The other customer is an old man with a sales case, who flinches every time something crashes to the floor. Whenever the wife rushes by in a frenzy she touches his shoulder and says she’s sorry everything’s so crazy and not very appetizing, and he nods and flinches as something else crashes to the floor and shards of whatever broke fly across the room and the older kids scurry to pick them up before the baby crawls over and puts them in her mouth.
We fill our plates and go out into the yard and sit in relative peace among baskets and baskets of potatoes and piles of car parts and a goat who keeps looking over at us and making a hacking sound. The husband rushes out with a raw potato in his mouth and starts rebuilding an engine.

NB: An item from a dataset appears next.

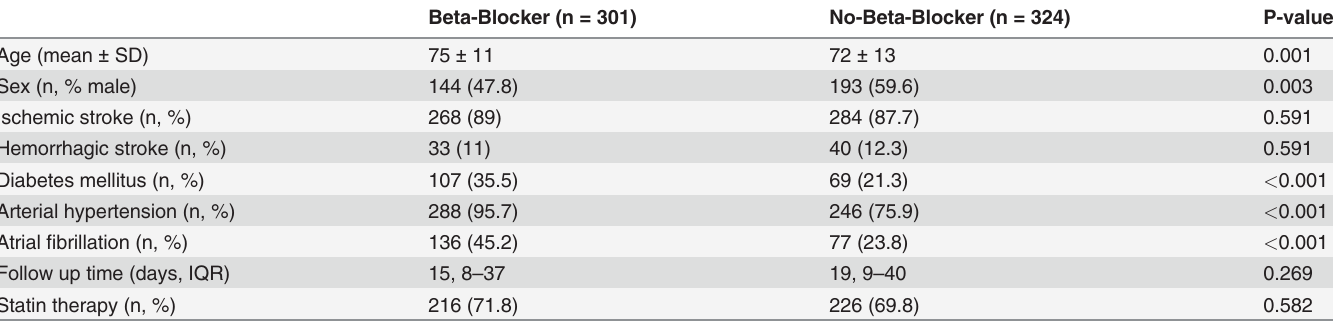
Table 1. Baseline characteristics of patients with and without beta-blocker therapy (n =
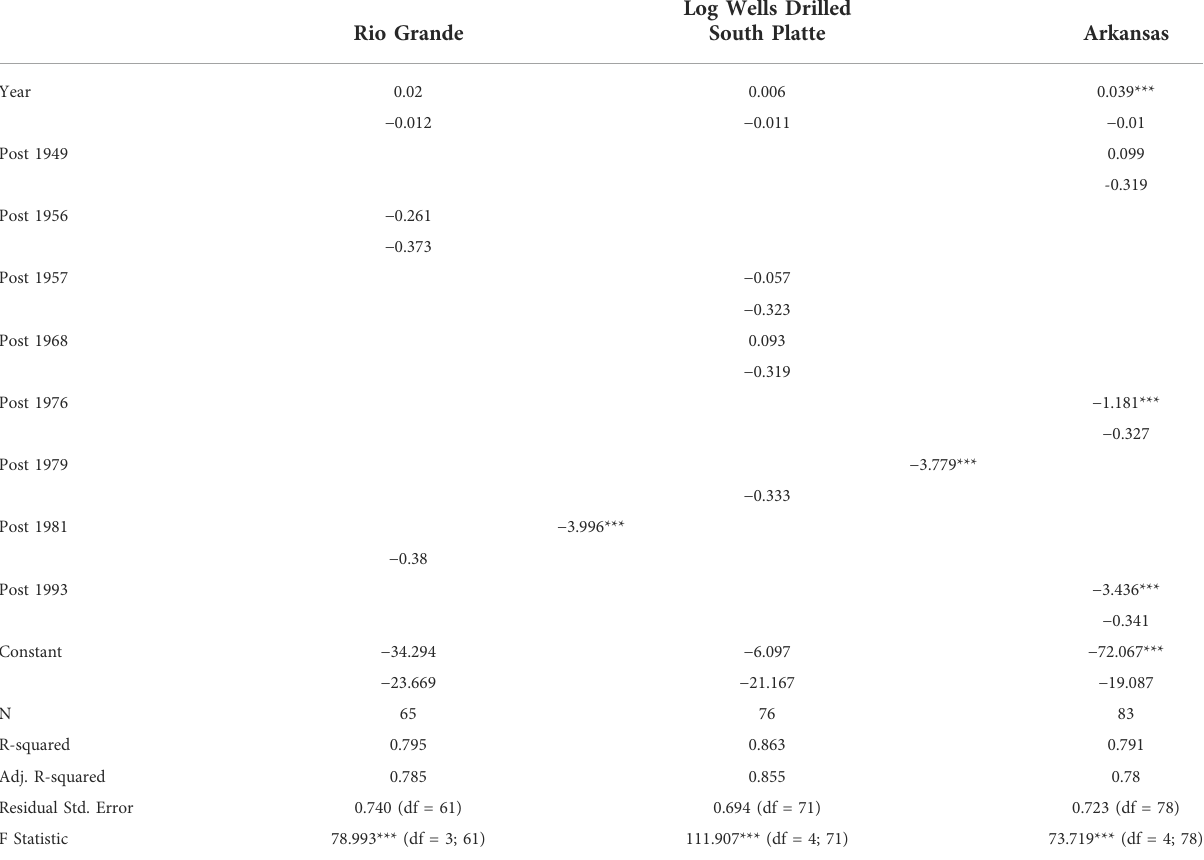
TABLE 2 Each post dummy is on or afterthe indicated year. Each break pointwas identi fi ed using the procedure of (Baiand Perron, 2003) minimizing BIC score. The control in each model is all years prior to the fi rst break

“If you want something nice, you’ve got to get it for yourself,” he says around the potato. “I want a generator for my family. Lights at night. A fan in the summer. And I’m getting them!”
“Honey!” the wife yells from inside. “Come get the cat off the baby. It’s trying to eat her bib.”
“Coming, sweetie!” the husband yells, and grins and shrugs at us. “It’s always something. But I’ve got to give it everything I got. That’s my mission. My place in life. My calling. I’m no warrior. I’m no lover. I’m a plodding dad, plain and simple. But I love it!”
He sprints towards the house and trips on a bit of fence he’s been mending and falls directly into a rosebush.
“Ah well!” he says as he pulls himself out. “Nobody said it was going to be easy. And this is definitely not easy. Wow. These thorns sure hurt. But hey. You’ve got to get up and keep on going. You snooze, you lose. Ouch. Yikes. Concentrate, concentrate.”